To which I would add a personal dislike from the transparency mafia: ‘sunlight is the best disinfectant’. Really? Definitely going to avoid any hospital that believes that……

  1. But aid types cannot even get close to academics (or management consultants)

Alice Evans ‘sees your aidspeak and raises you academia’:

‘Someone with a PhD once read my paper and replied: “Is change ‘caused’ at the level of ideas or agents? You say interests are not a priori but then claim they are shaped by material circumstances? If it’s about ideas then is the relationship to agents dialectical or co-constituted? If it’s about material interests then where do our ideas about them come from?… I guess a simpler way to phrase the question is whether you think ontology is a priori to epistemology?’

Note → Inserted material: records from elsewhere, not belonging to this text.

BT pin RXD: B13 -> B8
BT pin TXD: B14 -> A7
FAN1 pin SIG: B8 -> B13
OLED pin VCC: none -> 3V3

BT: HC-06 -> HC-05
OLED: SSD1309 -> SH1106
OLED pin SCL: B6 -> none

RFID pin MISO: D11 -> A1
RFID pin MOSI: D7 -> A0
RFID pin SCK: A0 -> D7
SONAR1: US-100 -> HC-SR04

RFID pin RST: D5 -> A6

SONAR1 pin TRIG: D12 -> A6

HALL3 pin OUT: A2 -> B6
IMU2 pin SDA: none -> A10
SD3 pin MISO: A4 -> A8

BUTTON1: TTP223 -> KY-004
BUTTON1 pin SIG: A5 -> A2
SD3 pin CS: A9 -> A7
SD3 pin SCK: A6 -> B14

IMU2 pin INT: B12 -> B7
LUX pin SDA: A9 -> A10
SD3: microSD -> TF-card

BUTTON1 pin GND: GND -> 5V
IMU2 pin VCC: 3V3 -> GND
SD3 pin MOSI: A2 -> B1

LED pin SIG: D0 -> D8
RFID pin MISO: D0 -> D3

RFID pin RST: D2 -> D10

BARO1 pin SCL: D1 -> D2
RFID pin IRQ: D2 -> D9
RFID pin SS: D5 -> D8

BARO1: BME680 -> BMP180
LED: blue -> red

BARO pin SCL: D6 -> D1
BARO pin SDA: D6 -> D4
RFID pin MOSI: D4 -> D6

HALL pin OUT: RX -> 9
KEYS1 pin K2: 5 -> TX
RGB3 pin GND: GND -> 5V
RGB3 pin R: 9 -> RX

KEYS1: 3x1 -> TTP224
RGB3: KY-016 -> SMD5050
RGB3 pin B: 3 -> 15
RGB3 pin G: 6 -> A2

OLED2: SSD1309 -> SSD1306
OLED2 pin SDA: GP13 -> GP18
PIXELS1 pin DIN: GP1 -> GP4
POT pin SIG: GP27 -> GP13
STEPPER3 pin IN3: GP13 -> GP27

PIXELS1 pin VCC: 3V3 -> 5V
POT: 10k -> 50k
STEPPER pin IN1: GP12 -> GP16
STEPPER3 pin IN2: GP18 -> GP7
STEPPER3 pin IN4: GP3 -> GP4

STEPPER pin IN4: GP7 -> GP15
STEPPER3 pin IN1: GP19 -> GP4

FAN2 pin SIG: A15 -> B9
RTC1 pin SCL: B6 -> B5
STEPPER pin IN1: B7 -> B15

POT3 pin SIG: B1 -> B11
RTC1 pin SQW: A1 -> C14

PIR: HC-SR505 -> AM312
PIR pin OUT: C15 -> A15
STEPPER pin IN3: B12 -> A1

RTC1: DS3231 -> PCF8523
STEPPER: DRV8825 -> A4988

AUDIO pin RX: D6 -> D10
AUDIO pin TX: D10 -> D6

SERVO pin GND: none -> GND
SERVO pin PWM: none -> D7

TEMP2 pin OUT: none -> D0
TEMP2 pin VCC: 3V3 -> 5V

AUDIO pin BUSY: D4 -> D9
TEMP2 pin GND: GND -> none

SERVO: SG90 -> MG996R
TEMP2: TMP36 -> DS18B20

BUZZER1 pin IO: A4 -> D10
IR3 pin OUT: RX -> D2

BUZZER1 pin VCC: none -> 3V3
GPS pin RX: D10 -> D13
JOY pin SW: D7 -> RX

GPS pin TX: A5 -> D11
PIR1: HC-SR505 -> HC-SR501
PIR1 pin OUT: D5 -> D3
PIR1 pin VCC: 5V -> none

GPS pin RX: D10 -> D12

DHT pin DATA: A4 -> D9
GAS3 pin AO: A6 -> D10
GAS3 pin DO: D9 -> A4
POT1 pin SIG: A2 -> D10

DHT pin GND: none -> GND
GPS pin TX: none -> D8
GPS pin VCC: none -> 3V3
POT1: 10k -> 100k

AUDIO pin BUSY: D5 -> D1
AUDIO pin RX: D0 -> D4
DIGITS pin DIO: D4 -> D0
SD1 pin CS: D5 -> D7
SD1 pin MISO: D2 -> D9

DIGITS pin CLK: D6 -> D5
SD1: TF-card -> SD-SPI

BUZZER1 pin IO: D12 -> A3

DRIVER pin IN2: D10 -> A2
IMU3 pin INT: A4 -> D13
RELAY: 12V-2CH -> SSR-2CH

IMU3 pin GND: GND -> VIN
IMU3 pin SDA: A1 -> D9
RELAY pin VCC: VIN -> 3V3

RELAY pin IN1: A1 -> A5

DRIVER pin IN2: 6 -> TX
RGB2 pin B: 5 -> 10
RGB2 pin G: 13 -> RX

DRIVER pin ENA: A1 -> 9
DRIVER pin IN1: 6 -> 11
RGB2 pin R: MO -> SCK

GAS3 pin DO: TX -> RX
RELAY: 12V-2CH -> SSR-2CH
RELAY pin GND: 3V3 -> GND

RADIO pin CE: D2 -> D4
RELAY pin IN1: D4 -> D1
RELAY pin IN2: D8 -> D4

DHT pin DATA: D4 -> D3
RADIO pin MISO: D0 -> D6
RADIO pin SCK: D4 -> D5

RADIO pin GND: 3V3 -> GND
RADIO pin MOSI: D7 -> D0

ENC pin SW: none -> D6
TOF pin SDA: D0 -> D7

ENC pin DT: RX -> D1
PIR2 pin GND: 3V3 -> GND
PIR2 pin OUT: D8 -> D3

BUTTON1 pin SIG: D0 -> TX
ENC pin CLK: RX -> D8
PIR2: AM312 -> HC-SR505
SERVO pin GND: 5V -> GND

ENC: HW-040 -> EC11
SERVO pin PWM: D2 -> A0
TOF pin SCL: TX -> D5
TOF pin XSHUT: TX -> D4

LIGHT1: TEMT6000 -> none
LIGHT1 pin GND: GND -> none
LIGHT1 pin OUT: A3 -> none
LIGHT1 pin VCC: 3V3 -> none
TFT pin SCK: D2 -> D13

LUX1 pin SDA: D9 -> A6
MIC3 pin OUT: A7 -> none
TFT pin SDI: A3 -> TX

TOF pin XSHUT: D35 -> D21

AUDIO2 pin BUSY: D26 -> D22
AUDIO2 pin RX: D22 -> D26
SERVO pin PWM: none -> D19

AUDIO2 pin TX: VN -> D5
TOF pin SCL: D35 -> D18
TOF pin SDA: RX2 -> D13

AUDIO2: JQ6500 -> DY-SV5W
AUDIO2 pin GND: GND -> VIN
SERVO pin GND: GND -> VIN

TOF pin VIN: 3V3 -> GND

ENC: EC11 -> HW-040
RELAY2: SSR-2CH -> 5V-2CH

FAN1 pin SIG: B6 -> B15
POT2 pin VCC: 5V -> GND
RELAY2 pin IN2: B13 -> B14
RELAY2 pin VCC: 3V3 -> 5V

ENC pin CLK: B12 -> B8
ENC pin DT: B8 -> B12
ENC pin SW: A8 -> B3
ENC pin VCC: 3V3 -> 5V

And management consultants can give them a good run for their money. This from Rasmus:

‘Here is Maxwell Stamp’s attempt to describe ‘what we do’:
‘Flexibility is essential to success, so we are always accommodating and responsive. But without ever allowing ourselves to compromise the integrity of the services we provide. All those services are customised, not commoditised, and include: Each of those sectors has a number of subsectors, each with its own disciplines and expertise. But even that is by no means the totality of the areas in which we have delivered impressive results. Because we rely on our grey cells rather than on black box solutions. So our skills are jargon 1readily transferable.’’

  1. How strong is the defence for Jargon?

Then of course there’s just plain nausea-inducing violence to the language of Shakespeare as in this from Shadrock:

“We verbalized a plan to chair a listening session and then share the contours of that back with leadership.”

Those responsible for these atrocities should check out (and maybe memorize) George Orwell’s 6 rules for writing good English.

  1. Never use a metaphor, simile or other figure of speech which you are used to seeing in print.
  2. Never use a long word where a short one will do.
  3. If it is possible to cut a word out, always cut it out.
  4. Never use the passive where you can use the active.
  5. Never use a foreign phrase, a scientific word or a jargon word if you can think of an everyday English equivalent.
  6. Break any of these rules sooner than say anything barbarous.

IDS’ Emilie Wilson did mount a slightly half-hearted defence of jargon. In response to a blogpost entitled 17 Development Cliches I’ll be Avoiding in 2017, she pointed out that what looks like jargon can be‘a handy short-cut behind which sits stacks of research, complicated concepts, collaborative (and frequently painful) deliberations….. (try describing “empowerment” in a tweet rather than just using #empowerment)’.

But perhaps the most disturbing observation came from Binagwaho Gakunju: ‘Do we use aidspeak so much that we don’t even hear it anymore, like smokers and cigarette smell?’

And sure enough, quite a few of my own pet phrases made an appearance: Problem Driven Iterative Adaptation; convening and brokering; space.’ Ouch.

Thanks everyone. Keep ‘em coming and hope Alice follows through with the idea of setting up a website for choice Academic nonsense.